Assessment of the first half of the season?

It was OK. We weren't consistent. As I told the guys, go and enjoy the break. Get away because we need to refocus. We've got some making up to do. This second half, we've got to lock in and play much better basketball to get ourselves back in this race. The first half, we know there are a number of games we felt like we could have won. We are where we are. We have to lock in and play a better second half.

Message to LaMarcus Aldridge for All-Star selection?

Enjoy it. Enjoy it. Opportunities like that, they are hard to come by. He deserves it. He's earned the right to be an All-Star. Enjoy it. Congratulations on that.

Should Wesley Matthews have been in the game late when he sprained his ankle?

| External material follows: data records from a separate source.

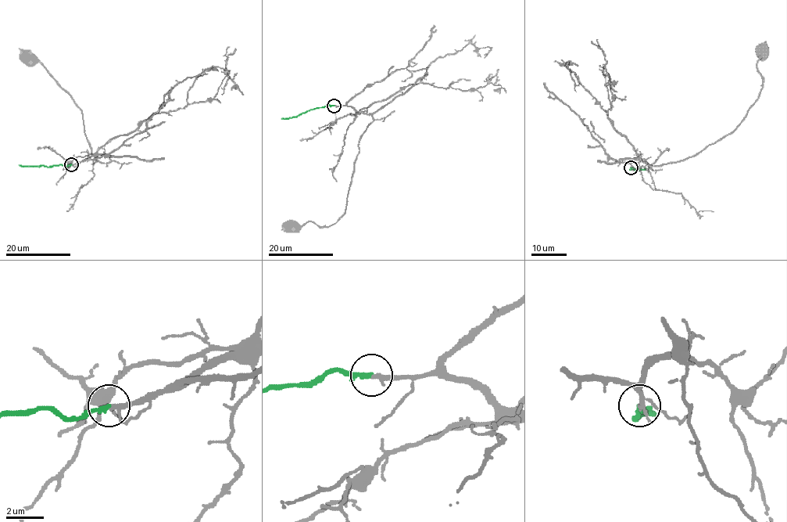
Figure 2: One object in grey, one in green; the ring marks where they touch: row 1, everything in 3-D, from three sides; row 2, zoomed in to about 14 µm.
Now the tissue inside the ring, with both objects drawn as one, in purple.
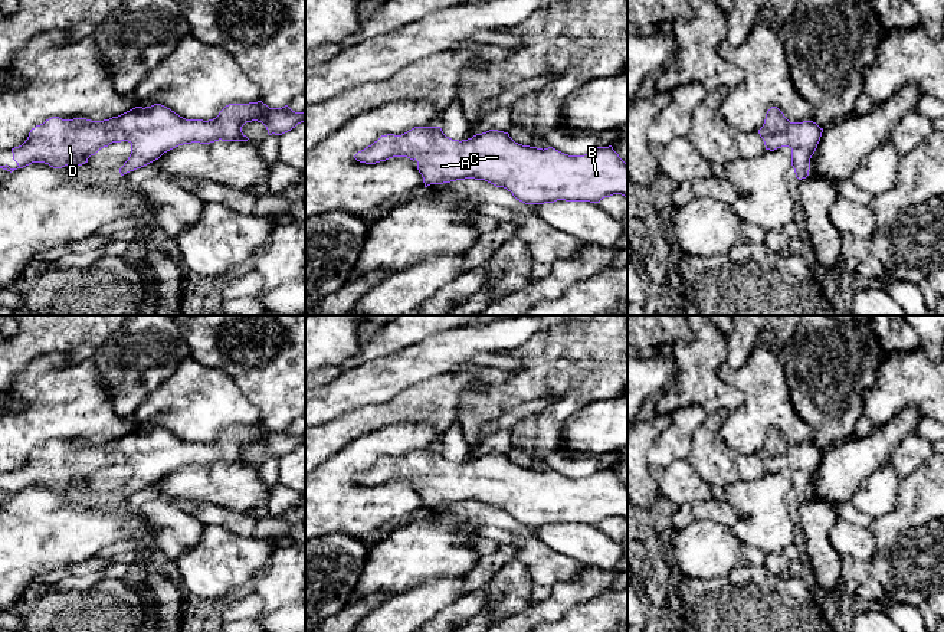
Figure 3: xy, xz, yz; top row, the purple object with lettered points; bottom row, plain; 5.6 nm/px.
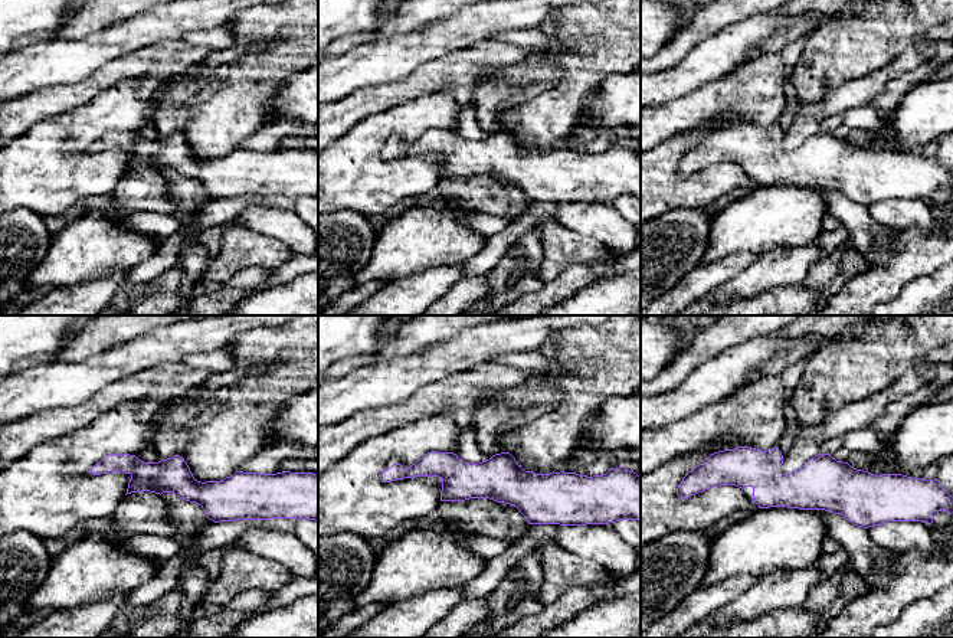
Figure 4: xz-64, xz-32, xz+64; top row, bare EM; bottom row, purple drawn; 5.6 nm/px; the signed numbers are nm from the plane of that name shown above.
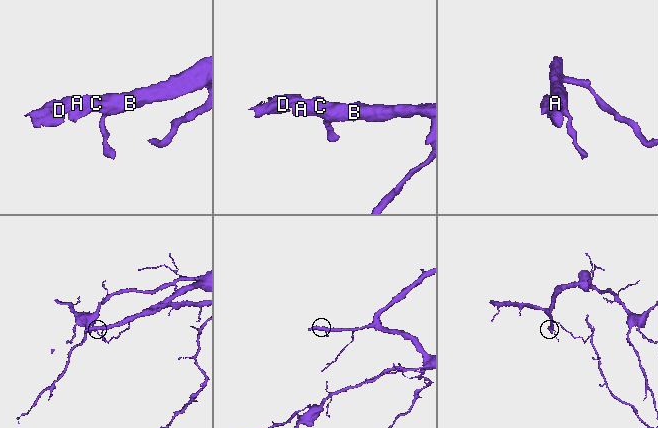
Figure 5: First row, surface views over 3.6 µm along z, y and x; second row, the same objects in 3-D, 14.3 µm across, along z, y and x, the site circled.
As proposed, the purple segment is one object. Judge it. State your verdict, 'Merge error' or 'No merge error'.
No merge error

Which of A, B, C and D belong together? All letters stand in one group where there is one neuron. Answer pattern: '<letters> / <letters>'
A B C D

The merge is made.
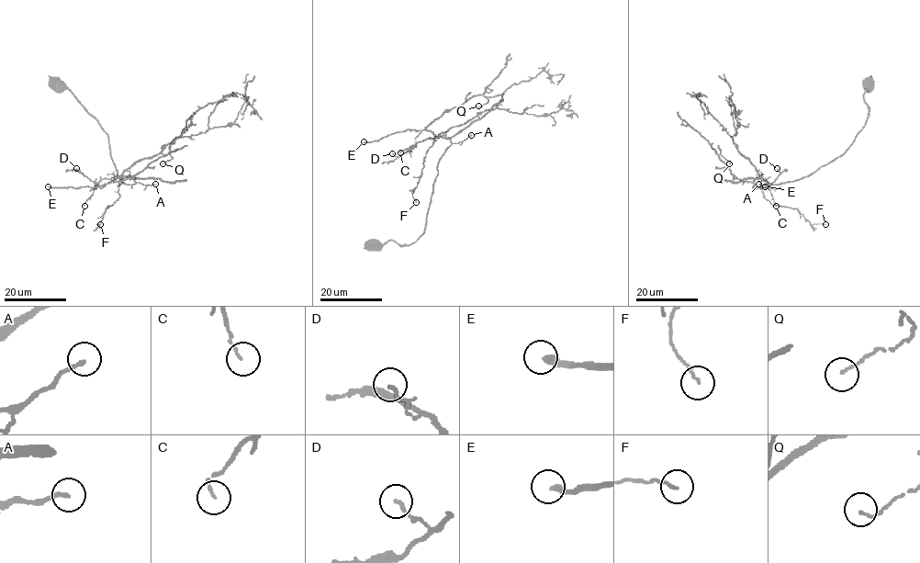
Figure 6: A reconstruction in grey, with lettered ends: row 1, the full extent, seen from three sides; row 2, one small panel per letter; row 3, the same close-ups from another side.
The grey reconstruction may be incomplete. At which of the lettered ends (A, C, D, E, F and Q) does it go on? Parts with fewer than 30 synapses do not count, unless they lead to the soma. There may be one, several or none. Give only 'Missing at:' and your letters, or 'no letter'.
Missing at: E

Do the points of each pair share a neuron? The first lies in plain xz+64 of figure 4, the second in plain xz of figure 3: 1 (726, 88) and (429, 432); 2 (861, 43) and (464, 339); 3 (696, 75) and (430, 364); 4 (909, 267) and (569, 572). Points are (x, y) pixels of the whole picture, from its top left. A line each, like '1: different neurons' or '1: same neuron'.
1: different neurons
2: different neurons
3: same neuron
4: different neurons

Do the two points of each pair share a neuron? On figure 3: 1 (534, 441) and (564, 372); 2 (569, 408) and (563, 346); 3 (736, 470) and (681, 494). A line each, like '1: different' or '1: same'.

We were about to rotate there. Things like that can happen any time.

Halftime message?

Don't play the scoreboard. Play the game. I thought our guys did that.

A chance to get young players minutes

We rarely get into a game like that. You are able to get those guys some minutes. They work hard, it was good to see them out on the floor. They did a good job of running [their sets]. They work on their sets every day, they ran their sets, I thought they did a solid job. They didn't, as I say, mess with the game. They stayed solid, executed defensively. Were pretty aggressive. It wasn't sloppy towards the end.

Where are you going on the break?

I'm going to get away. I think I'm going to go back to Carolina for a few days.